Good. We got the "rights" part out of the way.

And now we enter the "interesting" part: how well do you communicate? How well does he communicate? What is it that you can say that "will be heard?"


A little personal anecdote. I worked with a guy named Chris. Chris died a couple of years ago, quite suddenly and unexpectedly, when he fell into a diabetic coma from which he did not recover.

Chris and I started with the same company about a month apart.

We were office mates. I had been in my office a few weeks when Chris was assigned to the empty desk that had kept me company up to that point.

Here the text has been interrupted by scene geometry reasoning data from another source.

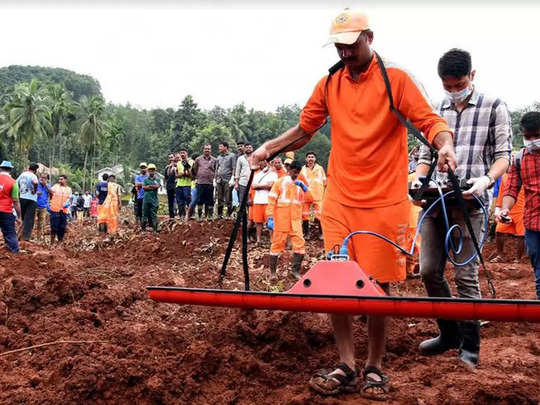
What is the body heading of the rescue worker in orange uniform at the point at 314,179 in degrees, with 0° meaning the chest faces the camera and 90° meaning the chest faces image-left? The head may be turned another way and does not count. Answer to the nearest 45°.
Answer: approximately 0°

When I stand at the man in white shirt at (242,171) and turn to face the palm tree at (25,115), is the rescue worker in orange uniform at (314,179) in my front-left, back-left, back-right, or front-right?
back-right

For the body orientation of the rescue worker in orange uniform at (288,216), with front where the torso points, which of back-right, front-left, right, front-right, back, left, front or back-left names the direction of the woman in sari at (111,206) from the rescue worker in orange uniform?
back-right

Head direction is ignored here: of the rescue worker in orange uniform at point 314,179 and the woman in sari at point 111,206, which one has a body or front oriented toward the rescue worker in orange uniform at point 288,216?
the rescue worker in orange uniform at point 314,179

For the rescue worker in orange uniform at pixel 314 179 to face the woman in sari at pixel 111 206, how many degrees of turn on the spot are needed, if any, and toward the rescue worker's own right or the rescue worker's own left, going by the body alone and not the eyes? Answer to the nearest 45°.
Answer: approximately 135° to the rescue worker's own right

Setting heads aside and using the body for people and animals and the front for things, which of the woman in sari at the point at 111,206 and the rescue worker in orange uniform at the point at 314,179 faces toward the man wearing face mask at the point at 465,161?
the rescue worker in orange uniform

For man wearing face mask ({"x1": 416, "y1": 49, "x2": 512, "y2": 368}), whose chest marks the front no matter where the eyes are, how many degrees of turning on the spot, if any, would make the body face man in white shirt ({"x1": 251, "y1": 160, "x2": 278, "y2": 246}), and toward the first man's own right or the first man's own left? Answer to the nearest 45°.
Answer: approximately 90° to the first man's own right
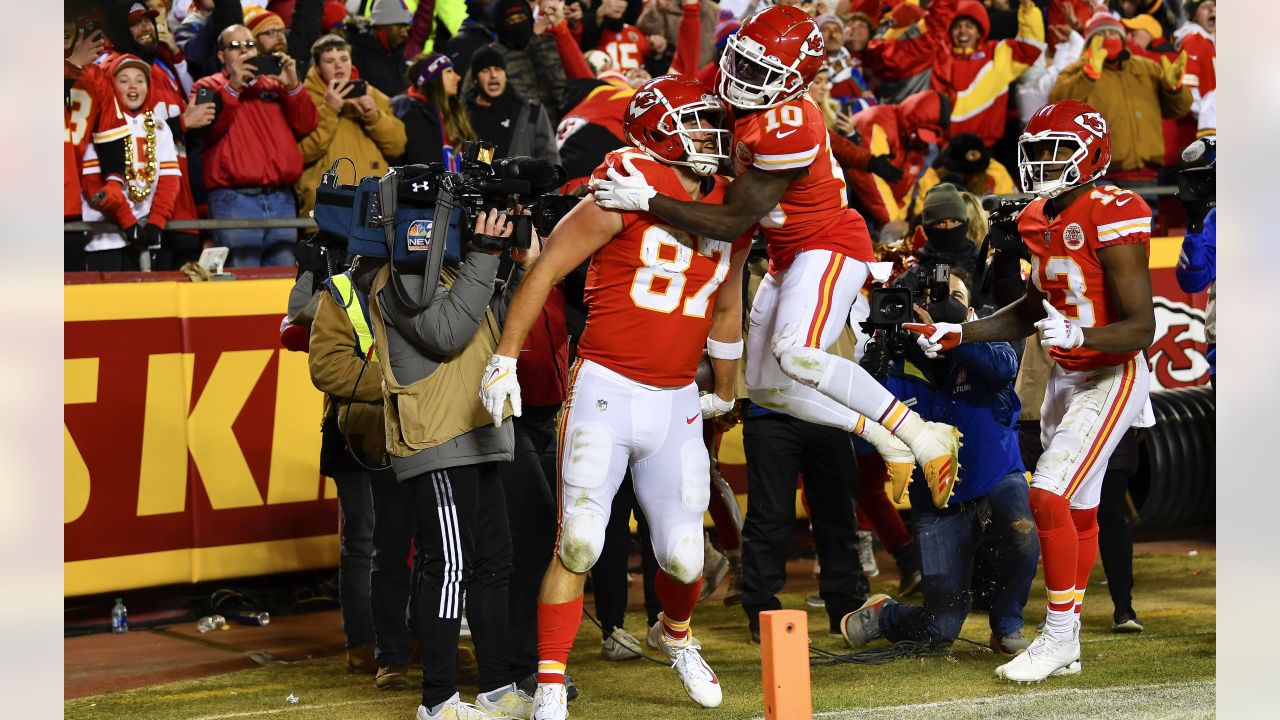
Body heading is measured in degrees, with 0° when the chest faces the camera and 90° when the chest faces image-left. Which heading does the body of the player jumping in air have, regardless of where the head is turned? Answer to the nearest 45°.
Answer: approximately 90°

Chris was a musician and a drummer. Hard rock/heavy metal. He was also one of the smartest and most able programmers with whom it has been my pleasure to work. Chris had tattoos -- some pretty adventurous ones, too. Chris wore his hair in a long ponytail. Chris wore t-shirts and jeans, sometimes shorts. Chris was a snarky smart ass. Chris was a self-declared liberal/libertarian. Chris was smarter than I am, and better at the language we used at work.

I fell into all his conservo/righty stereotypes. I don't have tattoos. I wear sneakers and cargo pants, with a (usually long-sleeved) button-up shirt. I have short hair. Really short.

Chris and I would have these conversations, where he would throw out some provocative barb and see how I responded.

After a couple of weeks of sharing an office with him, he remarked, "you know, you're just so unexpected; nothing flaps you, and you believe the weirdest combination of things."

And we got along famously after that. Well, he was a shotgun guy, and I was more of a rifle guy, but we didn't let that come between us.

We ate dissimilar diets. We had very dissimilar tastes in music. Well, sort of, and that was one of his surprises. "Wait, you actually like that?"

He was a good and decent man. Under normal circumstances, we would have nothing in common. But he had a code of honor to which he adhered, and he appreciated that I, too, held to such a code.

I still miss him.


Oh, your skin is a different color from mine? Really. Cool. How does that affect how you tan? I don't tan worth a damn. Even the top of my head sunburns.


Actually, I care more about whether you keep your promises.

Yeah, I get that your skin is a cooler color than mine, just don't rub it in, okay?

And can we get back to that "keeping your promises" thing?

 
This is old, but I've been busy lately, so to reply to a couple questions/comments about what I originally said:

I realize that a Confederate flag might mean something different to different people, especially Southerners. I live in the far Northwest corner of the country, though, and around here it's generally meant as a display of racism. Also, not long before that, there had been problems with skinheads in the same town (large skinhead, drunk and waving a Confederate flag, tries to beat up a little Vietnamese-American guy for no reason, Vietnamese-American guy has a knife, skinhead dies, jury finds Vietnamese-American justified) so I was more concerned than usual.

And as far as the nightclub thing: of course my reaction was irrational. That's my point, though. Even if there's no reason for it, being a minority feels different.